Task set.
1. Report the number of lines in the records that contain the string "eBrigade", treating case as significant, and give only that number.
2. Extend the passage on semantic content management, beginning immediately after its final line.
[[ Reading passage open ]]
The W3C has been central to the development of the Semantic Web and has helped in the development of a number of critical open-standards (see later). In the words of Tim s-Lee, the Internet inventor and director of the World Wide Web Consortium (W3C): “The Semantic Web is not a separate Web but an extension of the current one, in which information is given well-defined meaning, better enabling computers and people to work in cooperation”. (Berners-Lee et al, 2001). The Semantic Web has been described in several articles, for example in Scientific American (2001)

The Next Generation: Semantic Content Management

The next generation of content management is best referred to as semantic content management and can be characterized by the following description:

A semantic content management solution is a system where content carries meaning. The meaning is expressed by metadata according to a semantic structure and is actively used in the automated management of the content. Content objects can be of any kind. The syntax and semantics used to describe meaning are based on open standards.

In other words, semantic content management is about managing content objects based on their properties. The objects can be of any type and the meaning of their properties can be recorded into metadata descriptions. These metadata descriptions are like library index cards meant for machine readers, not human readers. The metadata expresses the semantics according to the business environment. It could be customer codes for tenders, peoples’ identities for digital images, and artists for MP3 files.

Semantic content management is particularly well suited for environments with one or more of the following characteristics:

· Business value of content is high

· A need for complex searches

· Rich content objects with many properties

· Dynamic content

· A need for real-time publication

· A need for multi-channel delivery (and/or capture)
[[ Reading passage closed ]]
[[ Supplied material open ]]
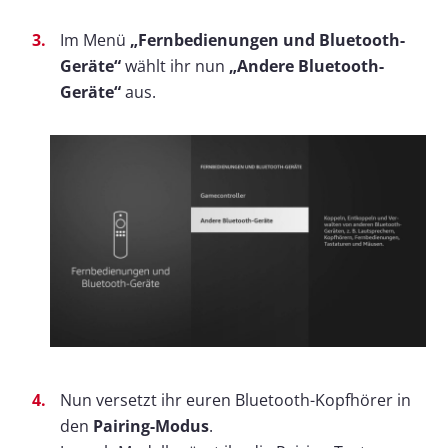
Im Menü
„Fernbedienungen und Bluetooth-
Geräte“
wählt ihr nun
„Andere Bluetooth-
Geräte“
aus.
Nun versetzt ihr euren Bluetooth-Kopfhörer in
den
Pairing-Modus
.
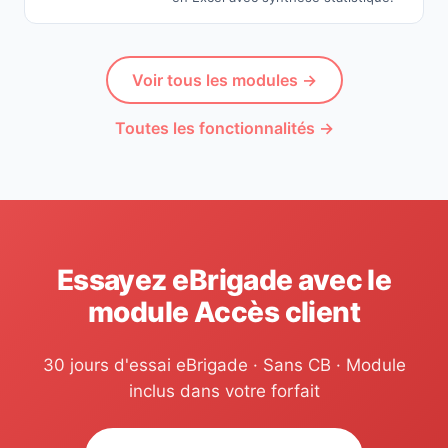
Voir tous les modules →
Toutes les fonctionnalités →
Essayez eBrigade avec le
module Accès client
30 jours d'essai eBrigade · Sans CB · Module
inclus dans votre forfait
[[ Supplied material closed ]]
Answers to the exercises.
1. 2

2.
· Many content sources

· High volume

· External content feed and/or delivery

There are several major advantages offered by this next generation of content management solution:

· Only metadata enables computers to deal with information in a meaningful manner, in turn enabling a new, higher level of automation and the development of new services.

· Quality results from queries. Only meaningful results are returned (no ‘spamming’)

· By its very nature, a large collection of structured metadata only gets better with the more that is added. (This, in contrast, to the confusion created by a large collection of objects with little or no meaningful semantic structure - such as today’s Web).

· Complex queries are much easier to express in a rich semantic context, compared to the level of expressiveness offered by SQL or simple list searches.

· Content can be exchanged between different parties because it has meaning and because the meaning is expressed using technology based on open standards.

· Since the meaning of the content is completely described using metadata, there is no need to move content objects into specialized storage with specialized search facilities.

· For the same reason, there is no limit to the kind of content, which can be managed – any content object can be described by metadata.

· Content can be easily reused in many different publishing contexts.

· Peer-to-Peer content networks can be established.

· Since all the system needs to manage the content is the metadata, and since metadata is compact, a semantic content management system can handle very large numbers of content objects without scalability problems

· Open standards ease implementation efforts and makes it easier to employ developers and other specialist staff. At the same time, lock-in to proprietary architectures is avoided, which eliminates arbitrary limitations arising from vendor-specific design problems.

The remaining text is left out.